### SUPPLIED MATERIAL
____________________

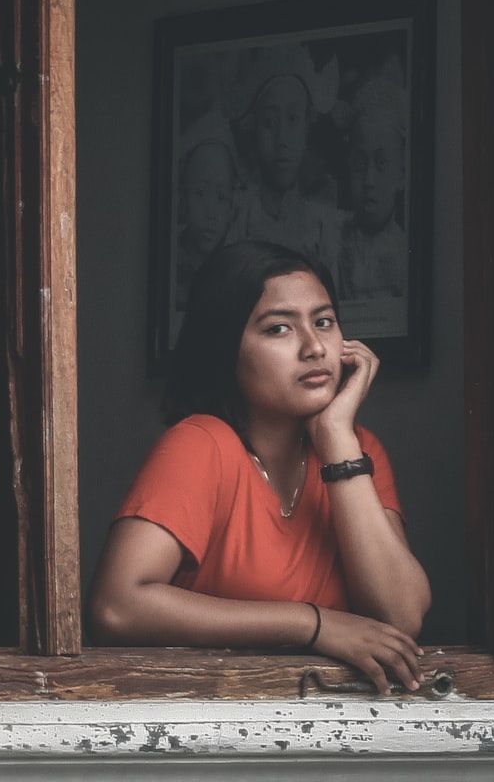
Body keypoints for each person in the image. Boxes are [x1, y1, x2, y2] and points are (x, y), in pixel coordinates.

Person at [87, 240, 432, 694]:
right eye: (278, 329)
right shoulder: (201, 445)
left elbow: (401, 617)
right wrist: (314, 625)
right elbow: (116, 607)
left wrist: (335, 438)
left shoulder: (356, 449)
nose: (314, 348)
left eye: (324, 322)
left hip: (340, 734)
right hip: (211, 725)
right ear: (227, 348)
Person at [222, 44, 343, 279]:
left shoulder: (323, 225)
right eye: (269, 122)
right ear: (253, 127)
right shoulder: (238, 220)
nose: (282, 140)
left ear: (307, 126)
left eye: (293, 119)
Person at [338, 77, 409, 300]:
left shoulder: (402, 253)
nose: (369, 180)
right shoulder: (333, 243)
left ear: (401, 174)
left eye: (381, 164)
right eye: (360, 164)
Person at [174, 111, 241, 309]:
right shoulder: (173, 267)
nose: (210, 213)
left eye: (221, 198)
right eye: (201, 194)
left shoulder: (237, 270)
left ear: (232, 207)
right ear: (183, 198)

____________________

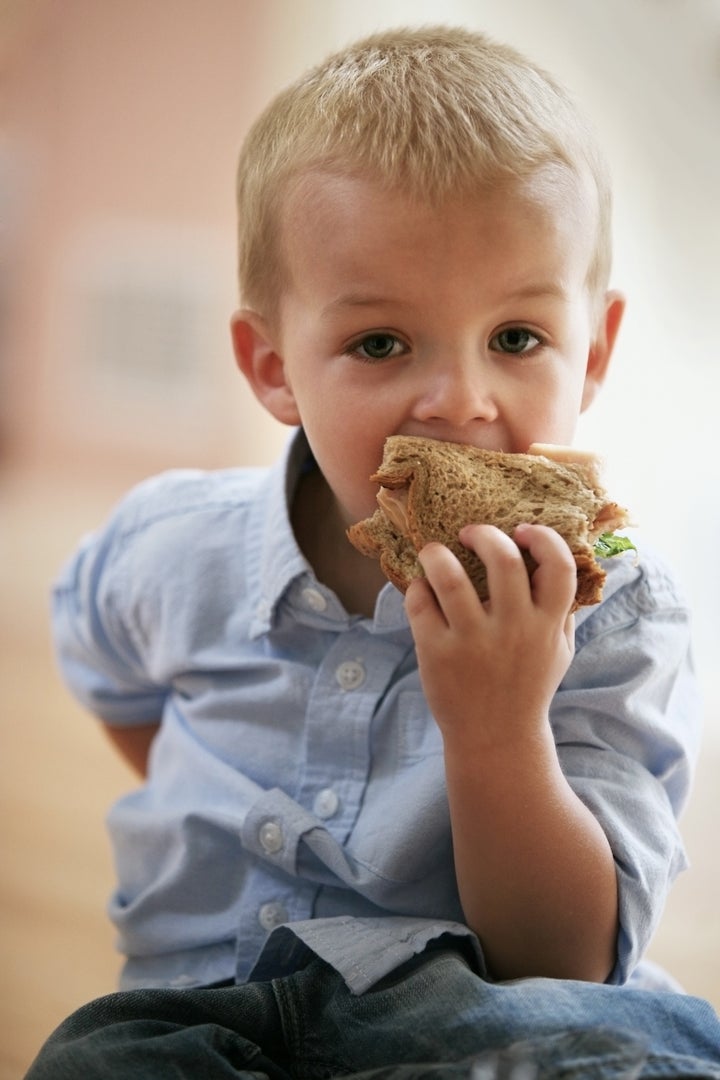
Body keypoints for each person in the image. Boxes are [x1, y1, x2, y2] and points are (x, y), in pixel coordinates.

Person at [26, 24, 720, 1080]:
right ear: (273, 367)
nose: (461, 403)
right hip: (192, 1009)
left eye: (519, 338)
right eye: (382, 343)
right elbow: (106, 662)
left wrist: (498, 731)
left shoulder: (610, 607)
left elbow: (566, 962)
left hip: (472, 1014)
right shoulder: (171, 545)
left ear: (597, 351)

____________________

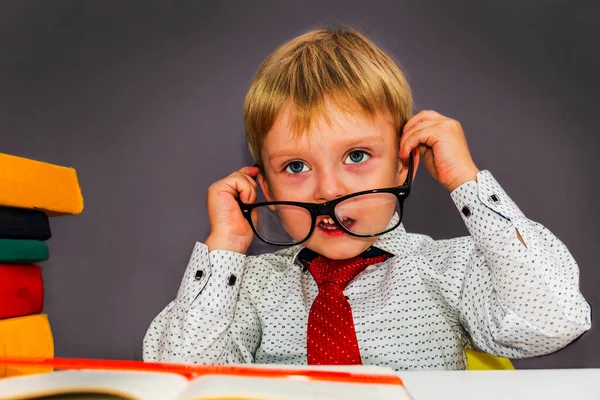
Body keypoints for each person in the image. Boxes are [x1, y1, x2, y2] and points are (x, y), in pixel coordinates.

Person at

____________________

### TRY IT
Copy the lines above exactly, beginning at the line that has "right eye: (269, 122)" and stopping after the line that has "right ear: (183, 198)", and omit the rest.

### ANSWER SECTION
right eye: (269, 122)
right ear: (253, 127)
right shoulder: (238, 220)
nose: (282, 140)
left ear: (307, 126)
left eye: (293, 119)
Person at [338, 77, 409, 300]:
left shoulder: (402, 253)
nose: (369, 180)
right shoulder: (333, 243)
left ear: (401, 174)
left eye: (381, 164)
right eye: (360, 164)
Person at [174, 111, 241, 309]:
right shoulder: (173, 267)
nose: (210, 213)
left eye: (221, 198)
right eye: (201, 194)
left shoulder: (237, 270)
left ear: (232, 207)
right ear: (183, 198)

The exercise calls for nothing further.